■ WORK ORDER ■
Please transcribe the lines below exactly, and leave every image behind.

■ DATA EXTRACT ■
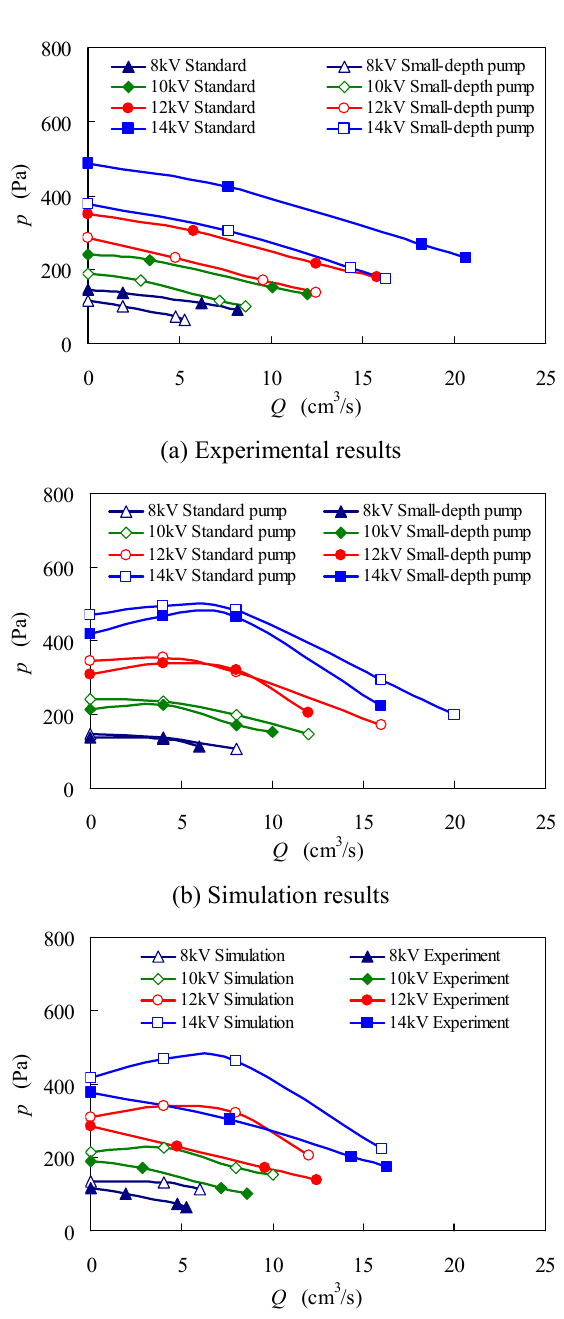
(c) Comparison of measured p-Q characteristic with simulated one of small-depth pump Fig.9 Effect of pump chamber depth on p-Q characteristic ( k =7.1×10 -9 C/(V ･ m 2 ), µ for = 60 µ i iw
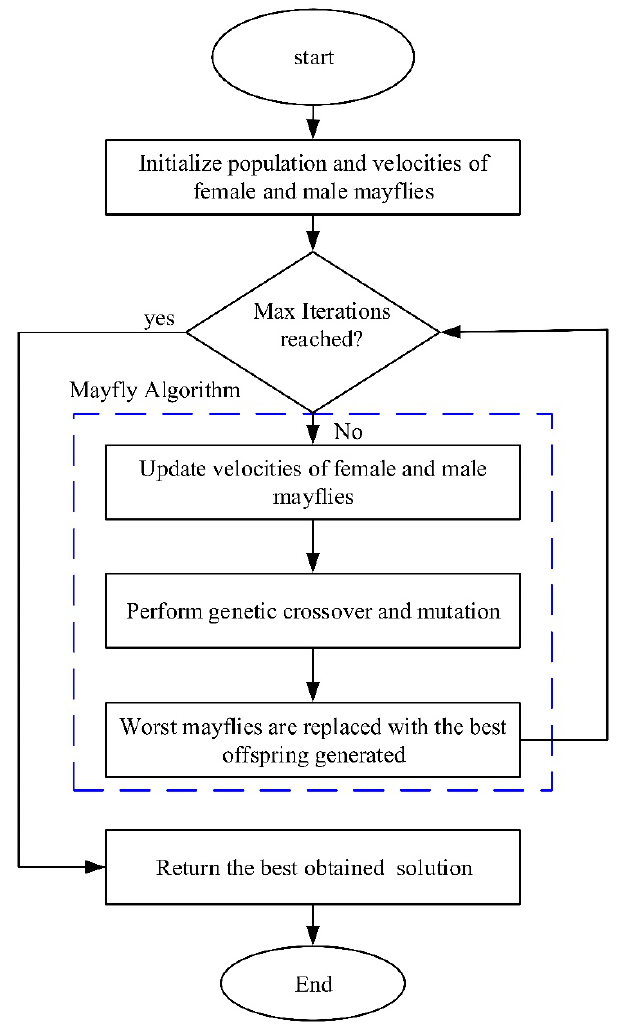
Figure 8. Flowchart of the MA.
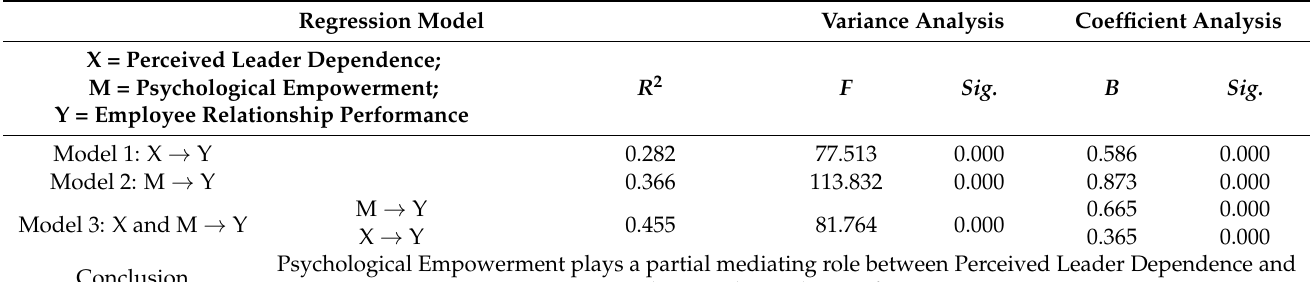
Table 23. Test of the Mediating Effect of Psychological Empowerment between Perceived Leader Dependence and Employee Relationship Performance. Regression Model Variance Analysis Coefficient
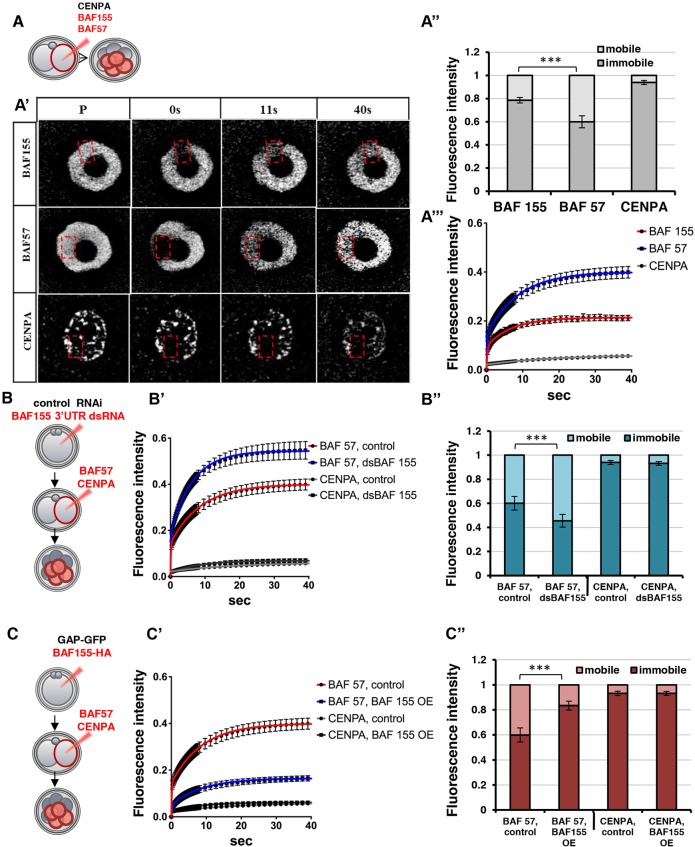
The mobility of BAF57 is dependent on the level of BAF155 expression. (A) The live kinetics of BAF155, BAF57 and CENPA proteins tagged with mCherry were measured at the 8-cell stage. (A′) Recovery kinetics were estimated by measuring fluorescence intensity (within the boxed region) prior to photobleaching (P) and during 40 s after photobleaching. (A″) The immobile pool was significantly greater for BAF155 (78.61±2.4%) than BAF57 (59.97±5.0%); the immobile fraction of CENPA was the highest (93.9±1.7%). (A‴) Greater mobility of BAF57 than of BAF155 or CENPA was detected by greater FRAP recovery. (B) The kinetics of BAF57 and CENPA measured at the 8-cell stage of embryos zygotically depleted with dsBAF155. (B′) Recovery of BAF57 was increased in dsBAF155 embryos compared with the controls, whereas CENPA mobility was unaffected. (B″) The immobile fraction of BAF57 in dsBAF155 embryos was reduced, but remained unaffected for CENPA. (C) Kinetics of BAF57 and CENPA estimated at the 8-cell stage of embryos injected with BAF155-HA. (C′) The recovery of BAF57 was reduced in BAF155 OE embryos compared with the control, whereas in CENPA embryos the rate was unchanged. (C″) The immobile fraction of BAF57 was significantly increased in BAF155 OE (83.4±3.6%) compared with control (60±5.6%), whereas CENPA was unaffected. Error bars represent s.e.m. ***P<0.001, F-test.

■ RESPONSE BELOW ■
(c) Comparison of measured p-Q characteristic with simulated one of small-depth pump Fig.9 Effect of pump chamber depth on p-Q characteristic ( k =7.1×10 -9 C/(V ･ m 2 ), µ for = 60 µ i iw
Figure 8. Flowchart of the MA.
Table 23. Test of the Mediating Effect of Psychological Empowerment between Perceived Leader Dependence and Employee Relationship Performance. Regression Model Variance Analysis Coefficient
The mobility of BAF57 is dependent on the level of BAF155 expression. (A) The live kinetics of BAF155, BAF57 and CENPA proteins tagged with mCherry were measured at the 8-cell stage. (A′) Recovery kinetics were estimated by measuring fluorescence intensity (within the boxed region) prior to photobleaching (P) and during 40 s after photobleaching. (A″) The immobile pool was significantly greater for BAF155 (78.61±2.4%) than BAF57 (59.97±5.0%); the immobile fraction of CENPA was the highest (93.9±1.7%). (A‴) Greater mobility of BAF57 than of BAF155 or CENPA was detected by greater FRAP recovery. (B) The kinetics of BAF57 and CENPA measured at the 8-cell stage of embryos zygotically depleted with dsBAF155. (B′) Recovery of BAF57 was increased in dsBAF155 embryos compared with the controls, whereas CENPA mobility was unaffected. (B″) The immobile fraction of BAF57 in dsBAF155 embryos was reduced, but remained unaffected for CENPA. (C) Kinetics of BAF57 and CENPA estimated at the 8-cell stage of embryos injected with BAF155-HA. (C′) The recovery of BAF57 was reduced in BAF155 OE embryos compared with the control, whereas in CENPA embryos the rate was unchanged. (C″) The immobile fraction of BAF57 was significantly increased in BAF155 OE (83.4±3.6%) compared with control (60±5.6%), whereas CENPA was unaffected. Error bars represent s.e.m. ***P<0.001, F-test.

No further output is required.